My Teenagers Are Pretty Awesome!!
I finished the book I was reading by Anne Lamott called, “Plan B – Further Thoughts on Faith” a couple of days ago. It was like saying good-bye to a new friend! Although, I have plenty of her other books to look forward to, I thoroughly enjoyed this one!
In this book on page 198 she says this about teenagers:
“They want people who will sit with them and talk about the big questions, even if they don’t have the answers; adults who won’t correct their feelings or pretend not to be afraid. They are looking for adventure, experience, pilgrimages, and thrills. And then they want a home they can return to, where things are stable and welcoming. I mean, how crazy can you get?”
Then she says in particular about her son: (I forgot to write down the page number)
“I am not here to be his friend. I’m here to be me, which is taking a great deal longer than I had hoped, and I am here to raise him to be a person of integrity and joy. Besides, the kid you know at home is only a facet of the child who lives in the world.”
THIS IS SO SO TRUE!!! So much of Anne’s book struck home with me. So I thought I would share these quotes. This has been my experience with my teenagers to some extent. I have had long talks with both of my children about the BIG questions in life which has given me insight into their minds. I am so thankful they feel comfortable enough to talk with me. I am not so naiieve to think they tell me everything though. I know they don’t, because just the other day they told me about some things they did many years ago that were harmless, but I was a little surprised. It was funny.
Even though I am still very much their parent since they are only 15 and 17, I can feel my son getting antsy to leave the nest. That’s okay. I am actually feeling okay about it and more ready than I thought I would be when this time came. He still has a lot to do to prepare for it, though, so I’m not sure it will come about as quickly as he is hoping for. We’ll see. Besides, once he IS gone, we will have a spare room to make ourselves an art studio/library!! 😉 That will free up a lot of the crowded room in our bedroom and living room where all that stuff is!
I think both of our children have learned to make good judgments about the friends they choose and other things that will affect them when they are finally out on their own. I believe they are always in God’s hands, I have done the best I can do with them, and He will guide them whether they are consciously following His lead or not. I know He did that in my life. I believe He has plans for both of them, but they will not come about without many trials and sorrows. Those times will be trying, but hopefully, they will learn and grow through them.
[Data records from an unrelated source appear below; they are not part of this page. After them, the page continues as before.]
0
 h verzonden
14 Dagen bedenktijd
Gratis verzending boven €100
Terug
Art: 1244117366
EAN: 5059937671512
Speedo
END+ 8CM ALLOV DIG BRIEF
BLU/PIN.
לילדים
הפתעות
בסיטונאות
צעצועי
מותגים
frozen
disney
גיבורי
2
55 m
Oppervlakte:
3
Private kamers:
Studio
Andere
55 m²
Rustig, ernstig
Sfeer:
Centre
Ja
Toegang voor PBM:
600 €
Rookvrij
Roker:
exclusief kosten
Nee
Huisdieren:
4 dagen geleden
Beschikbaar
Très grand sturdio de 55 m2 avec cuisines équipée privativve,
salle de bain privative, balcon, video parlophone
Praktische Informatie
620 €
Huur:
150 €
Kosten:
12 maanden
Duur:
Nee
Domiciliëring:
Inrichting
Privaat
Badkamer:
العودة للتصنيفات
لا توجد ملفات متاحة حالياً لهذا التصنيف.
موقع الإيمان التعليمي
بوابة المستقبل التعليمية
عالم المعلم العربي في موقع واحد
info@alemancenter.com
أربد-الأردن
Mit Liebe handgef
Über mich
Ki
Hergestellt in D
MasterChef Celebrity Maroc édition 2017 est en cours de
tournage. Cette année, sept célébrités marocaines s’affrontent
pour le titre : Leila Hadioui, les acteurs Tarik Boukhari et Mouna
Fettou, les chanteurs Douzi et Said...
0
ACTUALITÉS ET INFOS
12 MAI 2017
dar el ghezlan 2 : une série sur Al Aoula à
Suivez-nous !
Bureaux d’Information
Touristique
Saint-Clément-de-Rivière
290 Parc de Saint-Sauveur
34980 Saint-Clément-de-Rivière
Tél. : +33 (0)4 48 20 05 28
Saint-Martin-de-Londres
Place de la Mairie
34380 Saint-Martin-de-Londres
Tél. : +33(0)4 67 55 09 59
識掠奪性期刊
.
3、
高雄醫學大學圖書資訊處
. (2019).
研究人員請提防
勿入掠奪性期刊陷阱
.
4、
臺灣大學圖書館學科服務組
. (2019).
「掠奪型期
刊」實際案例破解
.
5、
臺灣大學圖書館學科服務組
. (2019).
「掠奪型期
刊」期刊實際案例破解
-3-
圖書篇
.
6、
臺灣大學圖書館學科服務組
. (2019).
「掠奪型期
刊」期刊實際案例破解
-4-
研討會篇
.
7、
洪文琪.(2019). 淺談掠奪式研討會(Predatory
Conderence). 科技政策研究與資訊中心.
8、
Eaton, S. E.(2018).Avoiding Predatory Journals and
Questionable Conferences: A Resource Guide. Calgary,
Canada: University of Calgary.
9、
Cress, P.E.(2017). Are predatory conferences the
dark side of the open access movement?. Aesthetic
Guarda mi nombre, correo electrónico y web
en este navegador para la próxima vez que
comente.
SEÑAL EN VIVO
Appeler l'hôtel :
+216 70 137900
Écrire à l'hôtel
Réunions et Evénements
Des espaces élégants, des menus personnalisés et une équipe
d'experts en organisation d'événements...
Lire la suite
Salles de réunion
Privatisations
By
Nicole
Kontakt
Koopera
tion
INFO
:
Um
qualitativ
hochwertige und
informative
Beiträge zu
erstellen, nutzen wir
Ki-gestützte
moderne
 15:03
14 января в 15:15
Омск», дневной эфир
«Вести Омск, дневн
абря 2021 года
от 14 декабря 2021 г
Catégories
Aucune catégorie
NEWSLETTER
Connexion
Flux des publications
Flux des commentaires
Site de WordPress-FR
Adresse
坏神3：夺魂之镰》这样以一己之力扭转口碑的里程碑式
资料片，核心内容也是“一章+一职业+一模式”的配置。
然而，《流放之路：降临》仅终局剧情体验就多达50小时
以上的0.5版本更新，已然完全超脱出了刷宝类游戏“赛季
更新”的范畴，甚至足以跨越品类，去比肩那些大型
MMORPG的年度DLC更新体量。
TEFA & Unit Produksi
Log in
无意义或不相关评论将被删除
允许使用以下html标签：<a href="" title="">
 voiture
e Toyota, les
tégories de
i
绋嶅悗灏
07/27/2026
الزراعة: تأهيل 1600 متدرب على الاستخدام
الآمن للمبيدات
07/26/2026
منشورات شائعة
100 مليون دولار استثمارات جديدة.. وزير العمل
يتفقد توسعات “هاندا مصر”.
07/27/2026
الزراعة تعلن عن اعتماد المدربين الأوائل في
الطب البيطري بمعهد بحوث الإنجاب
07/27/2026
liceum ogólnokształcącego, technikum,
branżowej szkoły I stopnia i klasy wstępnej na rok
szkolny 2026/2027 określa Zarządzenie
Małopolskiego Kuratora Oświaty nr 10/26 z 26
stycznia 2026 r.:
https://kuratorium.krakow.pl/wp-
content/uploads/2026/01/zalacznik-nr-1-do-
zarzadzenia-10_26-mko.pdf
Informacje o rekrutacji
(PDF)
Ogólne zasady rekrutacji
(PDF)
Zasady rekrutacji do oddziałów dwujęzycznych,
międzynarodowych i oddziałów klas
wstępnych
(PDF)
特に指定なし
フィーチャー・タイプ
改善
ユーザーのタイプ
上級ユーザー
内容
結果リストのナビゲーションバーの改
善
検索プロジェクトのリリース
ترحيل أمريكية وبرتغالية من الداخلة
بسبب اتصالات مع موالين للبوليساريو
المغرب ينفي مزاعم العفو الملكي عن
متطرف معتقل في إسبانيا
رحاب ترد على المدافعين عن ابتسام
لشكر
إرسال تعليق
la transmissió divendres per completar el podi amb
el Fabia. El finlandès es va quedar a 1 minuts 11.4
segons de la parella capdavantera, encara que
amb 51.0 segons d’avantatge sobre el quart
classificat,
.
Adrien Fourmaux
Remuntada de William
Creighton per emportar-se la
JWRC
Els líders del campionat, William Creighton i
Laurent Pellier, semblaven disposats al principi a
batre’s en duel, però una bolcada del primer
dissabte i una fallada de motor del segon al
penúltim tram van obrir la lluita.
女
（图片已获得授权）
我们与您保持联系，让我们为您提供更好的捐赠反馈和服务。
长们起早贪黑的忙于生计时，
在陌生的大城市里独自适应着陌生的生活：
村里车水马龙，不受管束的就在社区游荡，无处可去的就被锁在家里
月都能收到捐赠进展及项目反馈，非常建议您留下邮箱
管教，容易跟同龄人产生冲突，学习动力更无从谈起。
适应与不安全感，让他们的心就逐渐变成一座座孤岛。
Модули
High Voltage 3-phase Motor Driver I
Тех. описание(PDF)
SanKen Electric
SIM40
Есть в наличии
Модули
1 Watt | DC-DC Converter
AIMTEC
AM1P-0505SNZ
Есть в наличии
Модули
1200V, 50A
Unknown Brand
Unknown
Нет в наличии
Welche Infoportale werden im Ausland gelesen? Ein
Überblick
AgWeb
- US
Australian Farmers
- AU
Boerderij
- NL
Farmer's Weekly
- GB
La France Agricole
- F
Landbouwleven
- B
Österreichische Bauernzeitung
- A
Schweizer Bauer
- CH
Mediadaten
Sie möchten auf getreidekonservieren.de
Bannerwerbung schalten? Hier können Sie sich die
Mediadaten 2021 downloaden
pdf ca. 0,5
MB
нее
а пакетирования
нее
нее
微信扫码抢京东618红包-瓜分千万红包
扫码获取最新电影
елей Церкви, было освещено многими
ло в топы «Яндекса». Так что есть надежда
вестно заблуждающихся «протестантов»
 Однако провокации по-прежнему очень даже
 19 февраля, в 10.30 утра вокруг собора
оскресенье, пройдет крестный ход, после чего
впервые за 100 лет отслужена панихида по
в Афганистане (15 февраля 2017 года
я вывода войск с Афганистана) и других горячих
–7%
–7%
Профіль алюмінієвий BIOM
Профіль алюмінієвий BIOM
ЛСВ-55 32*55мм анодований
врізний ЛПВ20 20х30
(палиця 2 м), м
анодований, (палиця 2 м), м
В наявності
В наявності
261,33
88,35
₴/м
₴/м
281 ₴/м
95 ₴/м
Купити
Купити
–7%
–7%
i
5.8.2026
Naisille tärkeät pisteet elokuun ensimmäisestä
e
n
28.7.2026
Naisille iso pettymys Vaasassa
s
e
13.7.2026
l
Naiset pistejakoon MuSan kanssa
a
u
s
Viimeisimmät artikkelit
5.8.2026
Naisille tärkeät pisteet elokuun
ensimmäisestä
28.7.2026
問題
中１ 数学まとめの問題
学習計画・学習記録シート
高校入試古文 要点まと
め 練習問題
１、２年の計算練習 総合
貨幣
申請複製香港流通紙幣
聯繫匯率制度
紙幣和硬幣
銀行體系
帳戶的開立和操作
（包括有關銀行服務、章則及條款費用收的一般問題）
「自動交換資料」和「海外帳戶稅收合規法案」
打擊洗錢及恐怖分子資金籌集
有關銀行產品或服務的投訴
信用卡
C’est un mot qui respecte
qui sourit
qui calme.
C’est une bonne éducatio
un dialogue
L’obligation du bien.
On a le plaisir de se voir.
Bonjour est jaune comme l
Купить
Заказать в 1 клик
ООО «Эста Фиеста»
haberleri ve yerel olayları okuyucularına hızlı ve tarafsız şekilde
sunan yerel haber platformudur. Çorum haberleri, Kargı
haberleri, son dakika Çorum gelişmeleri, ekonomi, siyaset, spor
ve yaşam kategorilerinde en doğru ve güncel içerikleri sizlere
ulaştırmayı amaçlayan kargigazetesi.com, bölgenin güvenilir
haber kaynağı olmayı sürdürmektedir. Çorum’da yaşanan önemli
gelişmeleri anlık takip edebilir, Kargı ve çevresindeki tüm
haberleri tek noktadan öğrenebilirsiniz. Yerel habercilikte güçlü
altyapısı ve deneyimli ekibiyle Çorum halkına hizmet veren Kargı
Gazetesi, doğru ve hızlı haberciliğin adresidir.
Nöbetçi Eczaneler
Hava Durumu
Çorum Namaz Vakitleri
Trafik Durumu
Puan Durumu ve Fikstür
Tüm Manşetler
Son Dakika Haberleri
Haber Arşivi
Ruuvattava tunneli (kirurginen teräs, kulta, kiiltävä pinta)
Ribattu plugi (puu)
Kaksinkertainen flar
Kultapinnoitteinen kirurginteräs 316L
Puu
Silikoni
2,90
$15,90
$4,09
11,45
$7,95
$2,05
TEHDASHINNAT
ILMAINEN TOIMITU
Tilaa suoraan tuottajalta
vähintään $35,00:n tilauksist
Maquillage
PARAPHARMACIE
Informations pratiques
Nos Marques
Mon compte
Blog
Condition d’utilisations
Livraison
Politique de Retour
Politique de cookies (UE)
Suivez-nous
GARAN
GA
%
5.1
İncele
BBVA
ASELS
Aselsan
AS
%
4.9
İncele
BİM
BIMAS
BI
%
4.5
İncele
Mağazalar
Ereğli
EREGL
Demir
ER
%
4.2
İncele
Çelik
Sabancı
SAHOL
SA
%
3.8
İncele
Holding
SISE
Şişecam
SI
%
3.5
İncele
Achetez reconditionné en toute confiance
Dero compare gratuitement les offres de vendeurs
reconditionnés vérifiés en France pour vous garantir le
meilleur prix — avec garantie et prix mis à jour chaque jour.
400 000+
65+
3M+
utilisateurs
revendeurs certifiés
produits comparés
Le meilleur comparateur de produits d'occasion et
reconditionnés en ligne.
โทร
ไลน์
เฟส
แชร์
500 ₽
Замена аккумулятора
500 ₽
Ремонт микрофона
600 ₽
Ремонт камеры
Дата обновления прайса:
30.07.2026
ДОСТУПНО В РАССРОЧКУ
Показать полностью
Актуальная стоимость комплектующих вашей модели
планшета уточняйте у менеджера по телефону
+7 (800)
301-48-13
I love both of my kids with all of my heart, and they know this. My husband and I used to worry about how they will get through college. However, these days, I am not convinced any more that a child has to get a college education to be successful. I think it all depends on what they want to do in life. I believe they need to pursue their greatest interests and the areas they show the most potential or talent.
In my son’s case, this is writing. He has a wonderful imagination and is gifted in getting it across on the page! His English/Latin teacher loves him. In my daughter’s case, she is musically talented. She could learn any instrument she wanted to. Currently she plays the ukelele. She can do whatever I show her on the piano and remember it. She just doesn’t read music yet, but music seems to be her greatest interest. I hope she pursues it.
It seems that the world of academics doesn’t encourage students to pursue the areas of the arts as much as it used to. The music and acting classes, for instance, are usually the ones that get cut from a tight budget first. I find this sad since so many kids have these gifts to share. I never want to see my kids feel stuck in a job they hate just to “make a living.” However, I know this may happen. It happened to me!
My dad did not encourage my interest in writing when I was in high school. He told me to pursue another area where I could get skills to make a living. I pursued secretarial skills which I am now thankful for, but I spent eight years at a job in my 20’s that I ended up leaving, because I had topped out at my pay scale for my skills. So I left, went back to college, and found that I loved art, music, and teaching young children. Fortunately, I met my husband there and we were married and began a family. It is within our home that God has shown me what areas to pursue. Getting paid for my efforts is another story these days, although He has blessed me with some income for my artwork which I am thankful for! In fact, today my friend, Jill, purchased my last four “Danny Boy” horse cards. Thank you, Jill! I have faith to believe that God doesn’t gift us in areas that He isn’t prepared to bless us in.
My teenagers have taught me a great deal in the last couple of years. I am thankful for them every day. If you have teenagers, look past the temporary times of frustration, and love them for who they are right now. Try not to focus on their futures. Besides, they are responsible for themselves once they are out on their own. We have to let them fail at times; otherwise they will never learn how to get up and keep going! Just love them, teach them, and help them discover who they were born to be.